Under ABA Model Rule 2.3, legal practitioners can make evaluations of matters to be shared with a third party as long as “the evaluation is compatible with other aspects of the lawyer’s relationship with the client.” Although Rule 2.3 does not explicitly mandate candor toward third parties, it interacts with other rules, such as Rule 4.1 which pertains to truthfulness in statements to others. Specifically, lawyers cannot knowingly “make a false statement of material fact or law to a third person” or “fail to disclose a material fact to a third person when disclosure is necessary to avoid assisting a criminal or fraudulent act by a client.” This extends to ensuring the accuracy of ESG reports. Legal practitioners must identify and correct any false or misleading statements, whether intentional or inadvertent. Failure to identify these inaccuracies risks violating the ethical duty of candor, which is foundational to the legal profession.

Moreover, ABA Model Rule 8.4 prohibits legal practitioners from “knowingly assist[ing] or induc[ing] another” to “violate or attempt to violate the Rules of Professional Conduct,” and from “engag[ing] in conduct involving dishonesty, fraud, deceit or misrepresentation.” Legal practitioners assisting with ESG reporting must avoid knowingly preparing or submitting documents that include misleading claims or metrics. Submissions of inaccurate information risk not only regulatory penalties for the corporation but contribute to the erosion of public trust in corporate governance and the legal profession itself.

B. Professional Independence Amid Corporate Pressures

Throughout 2024, corporations continued to be subjected to intensified scrutiny of their ESG practices. As a result of this pressure, legal practitioners continue to face heightened challenges in maintaining professional independence. While corporations may face tremendous pressure to achieve ambitious sustainability goals, legal practitioners must adhere to Model Rule 5.4, which mandates that practitioners maintain professional independence, and cannot let a person, or corporation, who employs them to render legal services direct or regulate their professional judgment. This independence is a critical element of safeguarding the integrity of ESG reporting. Furthermore, pursuant to Model Rule 1.4, legal practitioners are responsible for advising on compliance but must also communicate the legal and ethical risks of misreporting to their clients.
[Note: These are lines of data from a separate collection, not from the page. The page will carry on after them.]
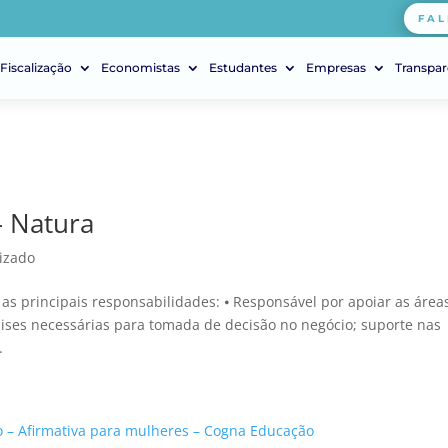
FAL
Fiscalização
Economistas
Estudantes
Empresas
Transpar
– Natura
izado
 as principais responsabilidades: ⦁ Responsável por apoiar as área
lises necessárias para tomada de decisão no negócio; suporte nas
.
Mitigation of long-term reputational harm is advantageous for both the legal practitioner and companies’ sake. The review and approval of a legal practitioner lends credibility to ESG reports, but also exposes practitioners to professional liability if the reports are later found to contain inaccuracies. As guardians of the legal profession, lawyers must retain integrity, transparency, and commitment to ethical standards.
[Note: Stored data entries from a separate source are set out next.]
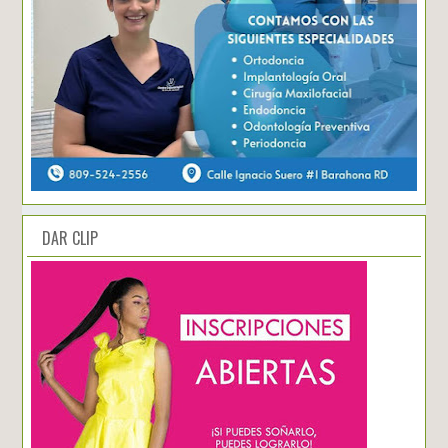
DAR CLIP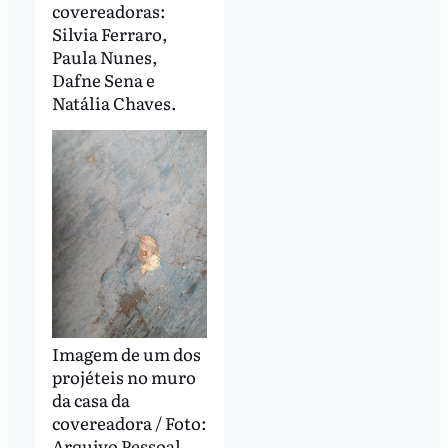
covereadoras:
Silvia Ferraro,
Paula Nunes,
Dafne Sena e
Natália Chaves.
Imagem de um dos
projéteis no muro
da casa da
covereadora / Foto:
Arquivo Pessoal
IV. Legal Ethics and Social Media Posting

Navigating the intersection of social media use and professional responsibility continues to be a pressing issue for lawyers, who must balance their online presence with the strict ethical obligations outlined in the Model Rules. As an increasing number of lawyers have taken to social media platforms such as TikTok and Instagram to share information about their practice, they should remain mindful of the guidance outlined in both Model Rule 1.6 and Formal Opinion 511. Pursuant to Model Rule 1.6, client confidentiality must be maintained, and a lawyer must obtain informed consent should they want to share any information relating to the representation of their client in their public posts. This includes posts related to victories or trial experiences, and firm blogs or newsletters that include updates on clients.

V. Conclusion

As the legal profession continues to adapt to the challenges posed by Gen AI developments and the increasing emphasis on ESG reporting, legal practitioners should continue working to uphold ethical standards. As stewards of the legal profession, legal practitioners are uniquely positioned to uphold ethical standards, ensure transparency, sustainability, and integrity in the practice.